• PROBLEM STATEMENT:
Needed from the data below: every line from the one with "Om de levensduur van de verhoogd" up to and including the one with "n in Großbritannien", repeated exactly and with nothing else.

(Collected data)
• • • • •

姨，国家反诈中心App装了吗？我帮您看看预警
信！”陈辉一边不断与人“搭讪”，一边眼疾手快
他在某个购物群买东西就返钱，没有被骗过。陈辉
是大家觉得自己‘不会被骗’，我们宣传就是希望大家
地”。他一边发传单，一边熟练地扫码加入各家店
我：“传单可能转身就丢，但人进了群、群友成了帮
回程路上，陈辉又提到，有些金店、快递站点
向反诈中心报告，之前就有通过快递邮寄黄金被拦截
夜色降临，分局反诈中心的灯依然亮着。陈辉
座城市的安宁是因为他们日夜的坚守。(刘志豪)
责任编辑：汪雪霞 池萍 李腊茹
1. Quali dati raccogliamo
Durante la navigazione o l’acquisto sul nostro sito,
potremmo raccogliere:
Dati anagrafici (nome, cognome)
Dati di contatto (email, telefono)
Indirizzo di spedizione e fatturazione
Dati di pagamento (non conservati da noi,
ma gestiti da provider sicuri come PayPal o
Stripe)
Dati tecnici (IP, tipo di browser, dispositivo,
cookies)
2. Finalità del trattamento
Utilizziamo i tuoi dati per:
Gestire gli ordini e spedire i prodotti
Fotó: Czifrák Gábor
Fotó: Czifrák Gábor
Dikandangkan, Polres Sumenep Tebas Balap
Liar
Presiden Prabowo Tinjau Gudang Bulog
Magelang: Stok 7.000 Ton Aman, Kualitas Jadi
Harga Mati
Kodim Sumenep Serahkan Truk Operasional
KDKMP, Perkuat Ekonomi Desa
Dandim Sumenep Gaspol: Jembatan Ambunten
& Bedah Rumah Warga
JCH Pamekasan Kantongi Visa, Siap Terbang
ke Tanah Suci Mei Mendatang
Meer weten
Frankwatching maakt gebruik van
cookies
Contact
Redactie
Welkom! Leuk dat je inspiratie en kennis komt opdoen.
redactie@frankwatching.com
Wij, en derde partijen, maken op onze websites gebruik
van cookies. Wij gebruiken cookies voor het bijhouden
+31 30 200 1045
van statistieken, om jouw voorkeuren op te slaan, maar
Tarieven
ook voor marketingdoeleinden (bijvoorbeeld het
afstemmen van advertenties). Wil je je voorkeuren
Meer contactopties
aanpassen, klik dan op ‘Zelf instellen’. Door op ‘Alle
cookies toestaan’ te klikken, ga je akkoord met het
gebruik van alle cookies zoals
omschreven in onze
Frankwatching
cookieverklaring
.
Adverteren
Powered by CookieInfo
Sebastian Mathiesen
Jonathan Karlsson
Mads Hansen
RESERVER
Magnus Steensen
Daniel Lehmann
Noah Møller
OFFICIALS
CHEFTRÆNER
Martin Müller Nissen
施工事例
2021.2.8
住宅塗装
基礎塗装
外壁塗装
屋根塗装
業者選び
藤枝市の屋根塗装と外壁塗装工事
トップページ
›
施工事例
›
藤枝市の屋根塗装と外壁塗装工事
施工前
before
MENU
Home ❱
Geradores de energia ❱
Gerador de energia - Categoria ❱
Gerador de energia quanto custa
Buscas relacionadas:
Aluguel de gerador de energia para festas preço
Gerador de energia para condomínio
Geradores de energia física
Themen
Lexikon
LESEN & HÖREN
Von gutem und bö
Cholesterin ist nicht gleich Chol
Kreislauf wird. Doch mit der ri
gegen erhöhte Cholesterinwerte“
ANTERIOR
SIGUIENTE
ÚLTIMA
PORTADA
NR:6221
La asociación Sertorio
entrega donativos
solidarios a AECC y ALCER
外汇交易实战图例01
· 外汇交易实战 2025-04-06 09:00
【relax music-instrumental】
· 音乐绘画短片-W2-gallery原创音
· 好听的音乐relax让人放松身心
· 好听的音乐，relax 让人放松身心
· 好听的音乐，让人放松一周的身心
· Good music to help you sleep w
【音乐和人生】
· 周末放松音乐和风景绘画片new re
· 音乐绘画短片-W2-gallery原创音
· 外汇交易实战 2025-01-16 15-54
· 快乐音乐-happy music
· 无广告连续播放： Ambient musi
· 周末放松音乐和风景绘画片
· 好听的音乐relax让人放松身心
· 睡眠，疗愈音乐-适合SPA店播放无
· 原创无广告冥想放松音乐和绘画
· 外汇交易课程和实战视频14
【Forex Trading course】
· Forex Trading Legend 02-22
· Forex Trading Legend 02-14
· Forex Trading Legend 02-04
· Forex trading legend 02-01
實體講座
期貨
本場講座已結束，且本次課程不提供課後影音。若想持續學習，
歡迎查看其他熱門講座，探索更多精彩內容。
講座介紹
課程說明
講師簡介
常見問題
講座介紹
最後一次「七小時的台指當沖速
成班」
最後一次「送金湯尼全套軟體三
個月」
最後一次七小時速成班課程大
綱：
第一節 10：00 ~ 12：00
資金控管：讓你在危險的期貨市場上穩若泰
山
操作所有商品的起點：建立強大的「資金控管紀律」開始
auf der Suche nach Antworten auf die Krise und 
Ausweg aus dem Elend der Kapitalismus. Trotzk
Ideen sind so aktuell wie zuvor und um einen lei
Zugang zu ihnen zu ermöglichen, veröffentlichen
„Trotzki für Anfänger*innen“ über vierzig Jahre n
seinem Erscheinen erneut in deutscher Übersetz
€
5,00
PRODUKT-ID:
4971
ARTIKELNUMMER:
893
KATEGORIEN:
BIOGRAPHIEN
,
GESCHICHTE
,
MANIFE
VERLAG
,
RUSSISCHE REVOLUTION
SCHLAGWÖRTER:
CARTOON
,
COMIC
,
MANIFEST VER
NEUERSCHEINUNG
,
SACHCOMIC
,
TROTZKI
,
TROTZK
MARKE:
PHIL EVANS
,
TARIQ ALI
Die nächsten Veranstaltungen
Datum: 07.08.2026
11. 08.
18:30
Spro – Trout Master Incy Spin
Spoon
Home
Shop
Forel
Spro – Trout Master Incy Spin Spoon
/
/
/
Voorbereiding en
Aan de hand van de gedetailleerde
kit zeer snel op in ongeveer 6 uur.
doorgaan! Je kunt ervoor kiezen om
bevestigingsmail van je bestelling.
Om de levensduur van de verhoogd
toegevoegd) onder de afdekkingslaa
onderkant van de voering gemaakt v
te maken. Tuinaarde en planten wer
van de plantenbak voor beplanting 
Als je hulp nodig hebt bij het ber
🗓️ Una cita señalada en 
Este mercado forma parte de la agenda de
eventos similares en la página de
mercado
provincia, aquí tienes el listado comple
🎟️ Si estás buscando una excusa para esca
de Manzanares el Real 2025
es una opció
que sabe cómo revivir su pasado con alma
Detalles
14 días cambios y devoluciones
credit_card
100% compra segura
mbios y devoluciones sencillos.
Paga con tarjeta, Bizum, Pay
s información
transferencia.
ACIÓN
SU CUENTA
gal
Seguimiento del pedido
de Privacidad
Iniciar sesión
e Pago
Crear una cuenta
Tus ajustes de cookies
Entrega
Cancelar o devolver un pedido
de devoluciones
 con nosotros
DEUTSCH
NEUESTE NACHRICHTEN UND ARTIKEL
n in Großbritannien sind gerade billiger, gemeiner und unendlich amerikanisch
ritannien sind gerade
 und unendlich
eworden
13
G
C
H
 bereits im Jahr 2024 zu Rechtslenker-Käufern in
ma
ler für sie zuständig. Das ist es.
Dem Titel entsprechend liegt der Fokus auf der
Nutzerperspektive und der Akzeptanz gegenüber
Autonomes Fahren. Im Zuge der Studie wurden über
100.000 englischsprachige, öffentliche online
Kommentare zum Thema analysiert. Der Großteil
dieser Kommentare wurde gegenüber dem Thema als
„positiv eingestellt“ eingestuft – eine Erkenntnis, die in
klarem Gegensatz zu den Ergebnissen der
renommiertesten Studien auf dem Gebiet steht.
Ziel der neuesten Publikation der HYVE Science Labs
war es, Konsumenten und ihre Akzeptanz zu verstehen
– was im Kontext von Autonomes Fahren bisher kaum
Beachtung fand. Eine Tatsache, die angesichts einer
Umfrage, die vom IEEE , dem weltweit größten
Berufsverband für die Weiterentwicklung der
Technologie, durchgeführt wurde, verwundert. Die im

• • • • •

• RESULT OF THIS TASK:
Om de levensduur van de verhoogd
toegevoegd) onder de afdekkingslaa
onderkant van de voering gemaakt v
te maken. Tuinaarde en planten wer
van de plantenbak voor beplanting 
Als je hulp nodig hebt bij het ber
🗓️ Una cita señalada en 
Este mercado forma parte de la agenda de
eventos similares en la página de
mercado
provincia, aquí tienes el listado comple
🎟️ Si estás buscando una excusa para esca
de Manzanares el Real 2025
es una opció
que sabe cómo revivir su pasado con alma
Detalles
14 días cambios y devoluciones
credit_card
100% compra segura
mbios y devoluciones sencillos.
Paga con tarjeta, Bizum, Pay
s información
transferencia.
ACIÓN
SU CUENTA
gal
Seguimiento del pedido
de Privacidad
Iniciar sesión
e Pago
Crear una cuenta
Tus ajustes de cookies
Entrega
Cancelar o devolver un pedido
de devoluciones
 con nosotros
DEUTSCH
NEUESTE NACHRICHTEN UND ARTIKEL
n in Großbritannien sind gerade billiger, gemeiner und unendlich amerikanisch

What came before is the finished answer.